Some folk think the rear end treatment is a little fussy but I think it's bang on - I spotted this one in the main car park at Goodwood Revival a few weeks ago...





Johan Cruijff's SM...


Pete54

37 posts

58 months

Saturday 16th November
quotequote all
I've had my SM for some 6 years or so. Bought from the Netherlands where old Citroens are really valued and generally well cared for - and there are several specialists!
An investment? Well it has appreciated by about 60% odd so maybe.
Some mis-information regarding the fuel injection versions. When introduced into France they were amongst a very small number of cars with flexible fuel pipes and of course a high pressure fuel supply - the inevitable happened. Given virtually everything now has that combination the rumour is just that.
Having said that the fuel injection is quite primitive. Mine now has a modern ECU and smaller CX injectors - instant 35% decrease in fuel consumption and cleaner running all the time. Allied to the Rospellier ignition conversion it fires first time every time.
The hydraulics are complicated, but follow the factory manual and it is straight forward - if time consuming. All the parts, apart from the DIRAVI regulator, are available.

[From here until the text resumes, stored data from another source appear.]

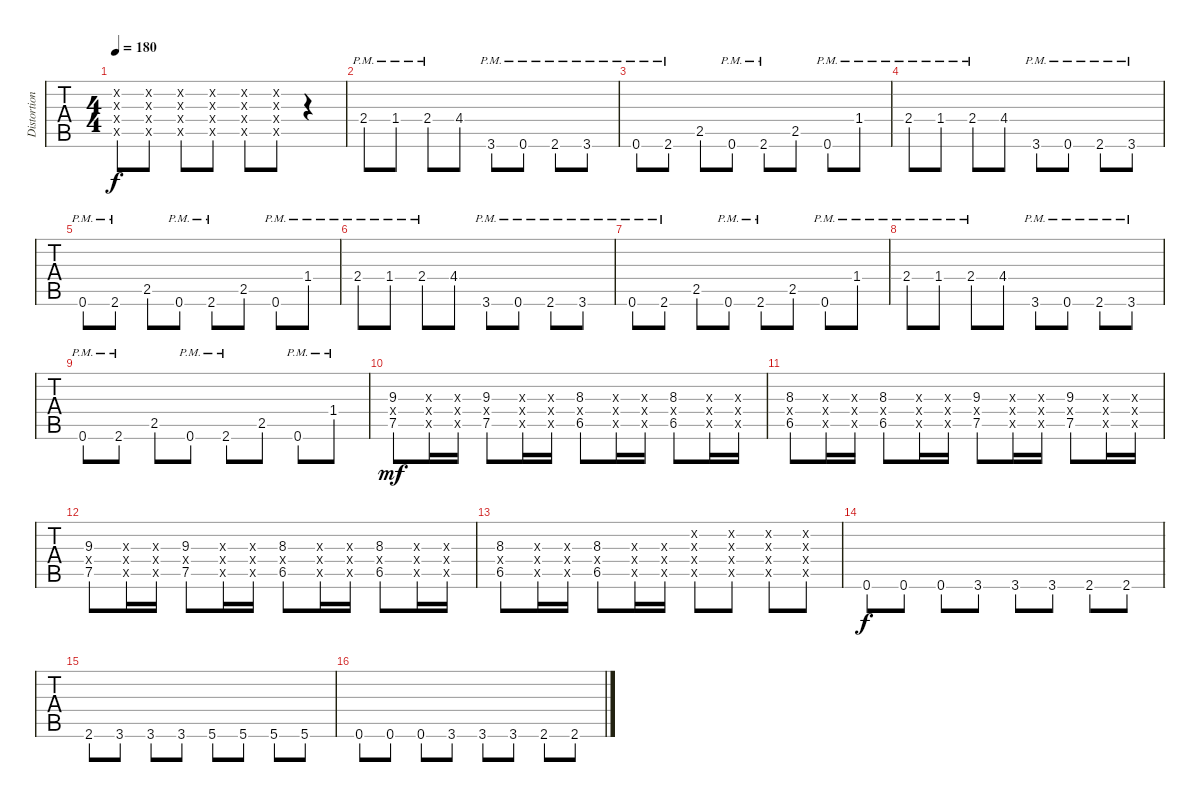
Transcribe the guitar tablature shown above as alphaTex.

\track ("Distortion Guitar-2" "Distortion") {instrument distortionguitar}
\staff {tabs}
\tuning (E4 B3 G3 D3 A2 E2) {hide}
\ts (4 4)
\tempo 180
\clef g2
\ks c
(0.2{x} 9.3{x} 0.4{x} 7.5{x}).8{dy f} (0.2{x} 9.3{x} 0.4{x} 7.5{x}).8 (0.2{x} 9.3{x} 0.4{x} 7.5{x}).8 (0.2{x} 9.3{x} 0.4{x} 7.5{x}).8 (0.2{x} 9.3{x} 0.4{x} 7.5{x}).8 (0.2{x} 9.3{x} 0.4{x} 7.5{x}).8 r.4 |
2.4{pm}.8 1.4{pm}.8 2.4{pm}.8 4.4.8 3.6{pm}.8 0.6{pm}.8 2.6{pm}.8 3.6{pm}.8 |
0.6{pm}.8 2.6{pm}.8 2.5.8 0.6{pm}.8 2.6{pm}.8 2.5.8 0.6{pm}.8 1.4{pm}.8 |
2.4{pm}.8 1.4{pm}.8 2.4{pm}.8 4.4.8 3.6{pm}.8 0.6{pm}.8 2.6{pm}.8 3.6{pm}.8 |
0.6{pm}.8 2.6{pm}.8 2.5.8 0.6{pm}.8 2.6{pm}.8 2.5.8 0.6{pm}.8 1.4{pm}.8 |
2.4{pm}.8 1.4{pm}.8 2.4{pm}.8 4.4.8 3.6{pm}.8 0.6{pm}.8 2.6{pm}.8 3.6{pm}.8 |
0.6{pm}.8 2.6{pm}.8 2.5.8 0.6{pm}.8 2.6{pm}.8 2.5.8 0.6{pm}.8 1.4{pm}.8 |
2.4{pm}.8 1.4{pm}.8 2.4{pm}.8 4.4.8 3.6{pm}.8 0.6{pm}.8 2.6{pm}.8 3.6{pm}.8 |
0.6{pm}.8 2.6{pm}.8 2.5.8 0.6{pm}.8 2.6{pm}.8 2.5.8 0.6{pm}.8 1.4{pm}.8 |
(9.3 0.4{x} 7.5).8{dy mf volume 4} (0.3{x} 0.4{x} 0.5{x}).16 (0.3{x} 0.4{x} 0.5{x}).16 (9.3 0.4{x} 7.5).8 (0.3{x} 0.4{x} 0.5{x}).16 (0.3{x} 0.4{x} 0.5{x}).16 (8.3 0.4{x} 6.5).8 (0.3{x} 0.4{x} 0.5{x}).16 (0.3{x} 0.4{x} 0.5{x}).16 (8.3 0.4{x} 6.5).8 (0.3{x} 0.4{x} 0.5{x}).16 (0.3{x} 0.4{x} 0.5{x}).16 |
(8.3 0.4{x} 6.5).8 (0.3{x} 0.4{x} 0.5{x}).16 (0.3{x} 0.4{x} 0.5{x}).16 (8.3 0.4{x} 6.5).8 (0.3{x} 0.4{x} 0.5{x}).16 (0.3{x} 0.4{x} 0.5{x}).16 (9.3 0.4{x} 7.5).8 (0.3{x} 0.4{x} 0.5{x}).16 (0.3{x} 0.4{x} 0.5{x}).16 (9.3 0.4{x} 7.5).8 (0.3{x} 0.4{x} 0.5{x}).16 (0.3{x} 0.4{x} 0.5{x}).16 |
(9.3 0.4{x} 7.5).8 (0.3{x} 0.4{x} 0.5{x}).16 (0.3{x} 0.4{x} 0.5{x}).16 (9.3 0.4{x} 7.5).8 (0.3{x} 0.4{x} 0.5{x}).16 (0.3{x} 0.4{x} 0.5{x}).16 (8.3 0.4{x} 6.5).8 (0.3{x} 0.4{x} 0.5{x}).16 (0.3{x} 0.4{x} 0.5{x}).16 (8.3 0.4{x} 6.5).8 (0.3{x} 0.4{x} 0.5{x}).16 (0.3{x} 0.4{x} 0.5{x}).16 |
(8.3 0.4{x} 6.5).8 (0.3{x} 0.4{x} 0.5{x}).16 (0.3{x} 0.4{x} 0.5{x}).16 (8.3 0.4{x} 6.5).8 (0.3{x} 0.4{x} 0.5{x}).16 (0.3{x} 0.4{x} 0.5{x}).16 (0.2{x} 0.3{x} 0.4{x} 0.5{x}).8{volume 13} (0.2{x} 0.3{x} 0.4{x} 0.5{x}).8 (0.2{x} 0.3{x} 0.4{x} 0.5{x}).8 (0.2{x} 0.3{x} 0.4{x} 0.5{x}).8 |
0.6.8{dy f} 0.6.8 0.6.8 3.6.8 3.6.8 3.6.8 2.6.8 2.6.8 |
2.6.8 3.6.8 3.6.8 3.6.8 5.6.8 5.6.8 5.6.8 5.6.8 |
0.6.8 0.6.8 0.6.8 3.6.8 3.6.8 3.6.8 2.6.8 2.6.8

A good LED headlight conversion transforms night driving.
On the move it is addictive, great noise and looks and surprisingly good road holding so long as you load the suspension gently on the entry. Somewhat noisier than a modern car, but it gets happier and happier as it speeds up.....
But it is a car that you need to understand and address issues as they occur. And yes I sometimes go into the garage and just look.